White also highlights in her book how significant and brutal the stripping of African culture was for female slaves. This was primarily exampled in that “the mother role, at least as it was defined by antebellum white America, was radically transformed.”[13] For instance, in their home country, black women were renowned, appreciated and respected for reaching motherhood, whereas in antebellum America, ‘motherhood’ was an investment made by slave-owners which “diluted the African culture” as it not only took away the intimacy and love which produced a child, it also meant that the female support which a woman had in her own country was also stripped away.[14] Camp reinforced the legitimacy of this argument by arguing that women had suffered psychological and physical trauma from being humiliated, for example, by being forced to wear “deer horns … with bells on them” and this “flogging may have induced labour, for just two hours later the woman gave birth to a child in this lacerated condition.”[15] This had obviously stripped away the sanctity of childbirth and motherhood for black women and highlights that as White so perfectly puts it “only black women had their womanhood so totally denied.”[16]

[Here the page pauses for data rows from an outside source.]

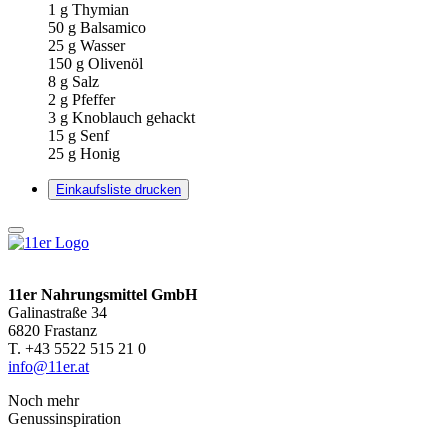
1
g Thymian
50
g Balsamico
25
g Wasser
150
g Olivenöl
8
g Salz
2
g Pfeffer
3
g Knoblauch gehackt
15
g Senf
25
g Honig
Einkaufsliste drucken
11er Nahrungsmittel GmbH
Galinastraße 34
6820 Frastanz
T. +43 5522 515 21 0
info@11er.at
Noch mehr
Genussinspiration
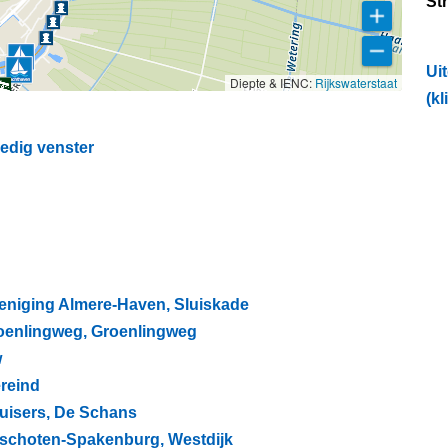
St
Ui
Diepte & IENC:
Rijkswaterstaat
(kl
ledig venster
reniging Almere-Haven, Sluiskade
Groenlingweg, Groenlingweg
w
ereind
ruisers, De Schans
unschoten-Spakenburg, Westdijk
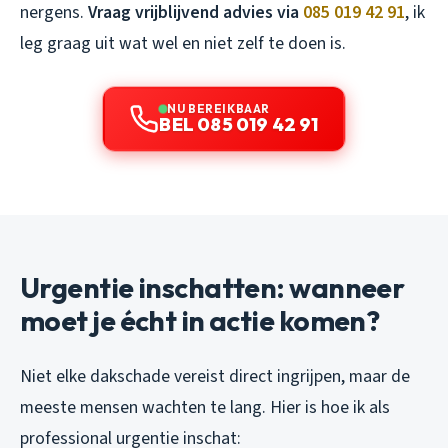
nergens.
Vraag vrijblijvend advies via
085 019 42 91
, ik
leg graag uit wat wel en niet zelf te doen is.
NU BEREIKBAAR
BEL 085 019 42 91
Urgentie inschatten: wanneer
moet je écht in actie komen?
Niet elke dakschade vereist direct ingrijpen, maar de
meeste mensen wachten te lang. Hier is hoe ik als
professional urgentie inschat:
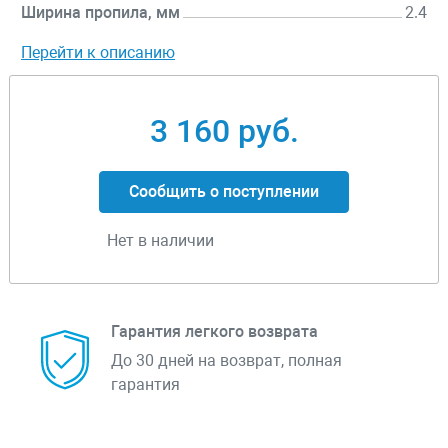
Ширина пропила, мм
2.4
Перейти к описанию
3 160 руб.
Сообщить о поступлении
Нет в наличии
Гарантия легкого возврата
До 30 дней на возврат, полная
гарантия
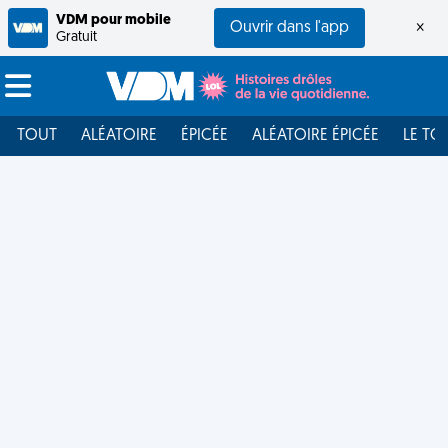
VDM pour mobile
Ouvrir dans l'app
×
Gratuit
TOUT
ALÉATOIRE
ÉPICÉE
ALÉATOIRE ÉPICÉE
LE TO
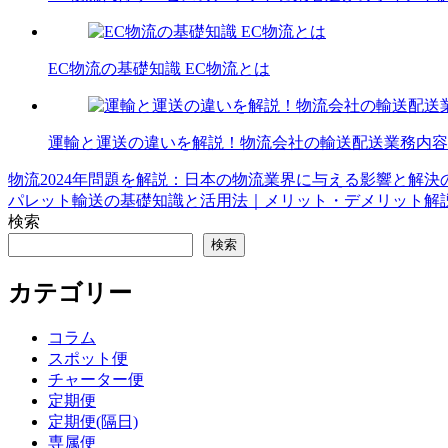
EC物流の基礎知識 EC物流とは
運輸と運送の違いを解説！物流会社の輸送配送業務内容
物流2024年問題を解説：日本の物流業界に与える影響と解決
投
パレット輸送の基礎知識と活用法｜メリット・デメリット解
稿
検索
ナ
検索
ビ
カテゴリー
ゲ
コラム
ー
スポット便
シ
チャーター便
定期便
ョ
定期便(隔日)
ン
専属便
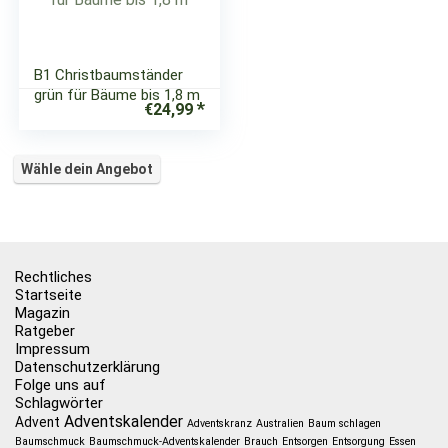
B1 Christbaumständer
grün für Bäume bis 1,8 m
€
24,99
Wähle dein Angebot
Rechtliches
Startseite
Magazin
Ratgeber
Impressum
Datenschutzerklärung
Folge uns auf
Schlagwörter
Adventskalender
Advent
Adventskranz
Australien
Baum schlagen
Baumschmuck
Baumschmuck-Adventskalender
Brauch
Entsorgen
Entsorgung
Essen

D.G. White’s book is a timeless text which ought to be more revered in African-American history. White essentially debunks the idea that the lives of black women were simple or made easier by any means, but that of themselves. She paints a picture of black women creating a new type of woman, despite being abused, tortured and having everything stripped away from them. In essence, D.G. White’s book captures the strength and independence of the African-American female spirit.
Notes: [1] D. G. White, 'Ar'n't I a woman?', 1st ed., (W. W. Norton & Company 1999), p.14. [2] Ibid., p.162. [3] Ibid., p.29. [4] Ibid., p.29. [5] Ibid., p.27. [6] Ibid., p.29. [7] Ibid., p.47. [8] Ibid., p.50. [9] Ibid., p.57. [10] Ibid., p.27. [11] Ibid., p.28. [12] Stephanie Camp, ‘Closer to Freedom: Enslaved Women and Everyday Resistance in the Plantation South’, (Gender and American culture). University of North Carolina Press, 2004, p.64. [13] White, p.114. [14] Ibid., p.109. [15] Ibid., p.57. [16] Ibid., p.162. Bibliography:
Camp, S. (2004). Closer to Freedom: Enslaved Women and Everyday Resistance in the Plantation South (Gender and American culture). University of North Carolina Press, pp.44-67. White, D. (1999). Ar'n't I a woman?. 1st ed. W. W. Norton & Company.